Reference for harmonic functions in cylinders Question. What is a good reference (textbook, article etc.) to learn more about harmonic functions on finite (and infinite) cylinders?
I am trying to gain a better understanding of the behavior of harmonic functions $u$ defined on cylindrical domains $C_{R,L}$ of the form
\begin{equation}
C_{R,L} := D_R \times (-L,L) \subset \mathbf{R}^3,
\end{equation}
where $D_R$ is the disc of radius $R > 0$, and $L$ may be finite or infinite.
I have asked a couple of questions around this recently, but I've come to realize that I don't know the background theory well enough.
Remark.
I should say that ultimately I am trying to gain a better feel for related, but non-linear problems, so I would prefer a recommendation that emphasizes methods that can be generalized.
For clarity, I am listing some examples of the questions that I am specifically interested in.

*

*The solvability of the Dirichlet problem on the infinite cylinder $D_R \times \mathbf{R}$ with periodic boundary data $f: \partial D_R \times \mathbf{R} \to \mathbf{R}$.

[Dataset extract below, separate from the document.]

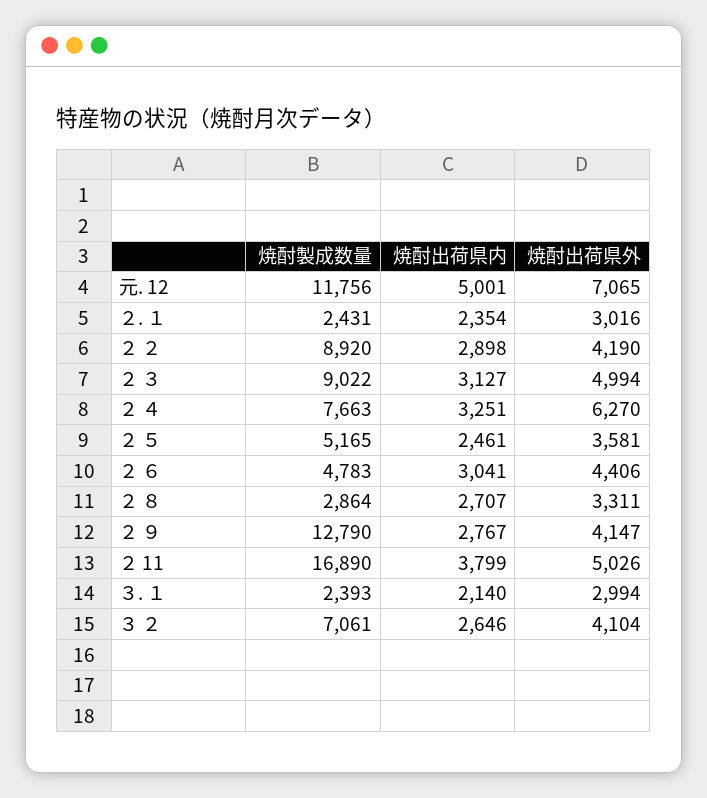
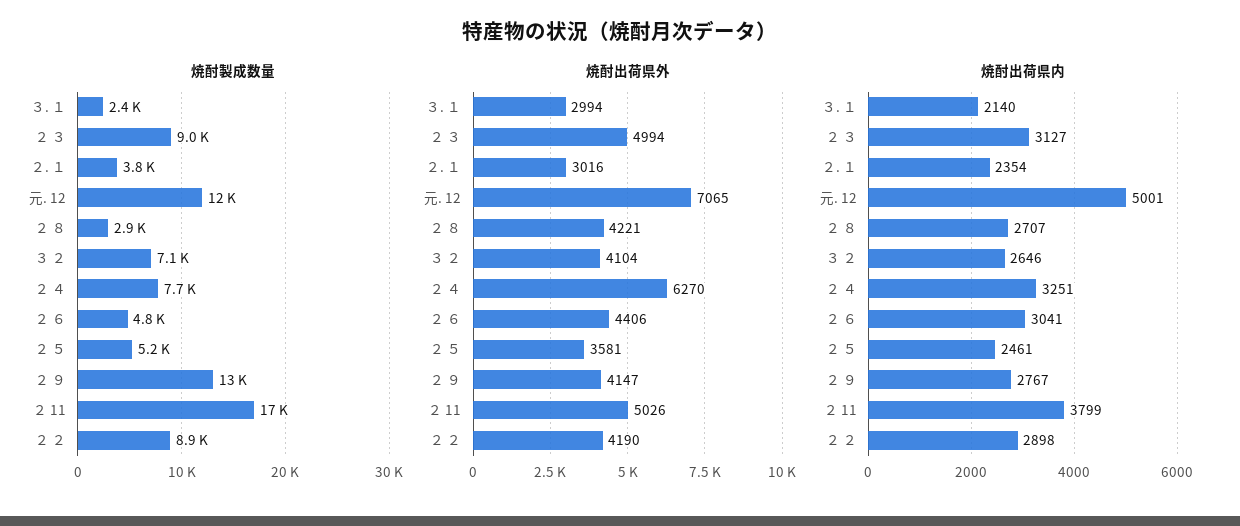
焼酎製成数量, ２. １: 2431 -> 3800
焼酎出荷県外, ２ ８: 3311 -> 4221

*The behaviour of these solutions: for example, I would expect them to have a mix of 'oscillatory regimes', which might make way for 'exponentially growing regimes' as $z \to \pm \infty$.

*The construction of solutions in the slab $\mathbf{R}^2 \times (-L,L)$ via the passage to the limit $R \to \infty$. Which estimates and methods are used to establish existence and non-vanishing of the limit?

 A: First, some general background. For a bounded domain, the boundary value problem is solved by the Poisson formula, however an explicit form of the Poisson kernel for a cylinder of finite length is probably too complicated for a practical use. For unbounded domains, one needs an additional growth restriction to ensure uniqueness. For example, that the boundary data and the solution for a cylinder are bounded, but this condition can be substantially relaxed. Poisson formula for a slab
is relatively simple and it is written in
MR4238605
Madych, W. R.
Harmonic functions in slabs and half-spaces. Harmonic analysis and applications, 325–359,
Springer Optim. Appl., 168, Springer, Cham, 2021.
For the circular cylinder you may look into
MR3595961
D. Khavinson, E. Lundberg, and H. Render,
Dirichlet's problem with entire data posed on an ellipsoidal cylinder,
Potential Anal. 46 (2017), no. 1, 55–62.
MR1094495
Yoshida, H.
Harmonic majorization of a subharmonic function on a cone or on a cylinder.
Pacific J. Math. 148 (1991), no. 2, 369–395.
Qiao, Lei,
Asymptotic behavior of Poisson integrals in a cylinder and its application to the representation of harmonic functions,
Bull. Sci. Math. 144 (2018), 39–54.
MR2904138
Ancona, Alano,
On positive harmonic functions in cones and cylinders,
Rev. Mat. Iberoam. 28 (2012), no. 1, 201–230.
Look also at the reference list in these papers.
For the infinite cylinder with periodic $L^1$ boundary conditions, there is a unique periodic solution. It is also unique among Dirichlet solutions which grow slower than $x^\omega$, where $\omega$ is the smallest Dirichlet eigenvalue of $D$. Similar results are available for the slab.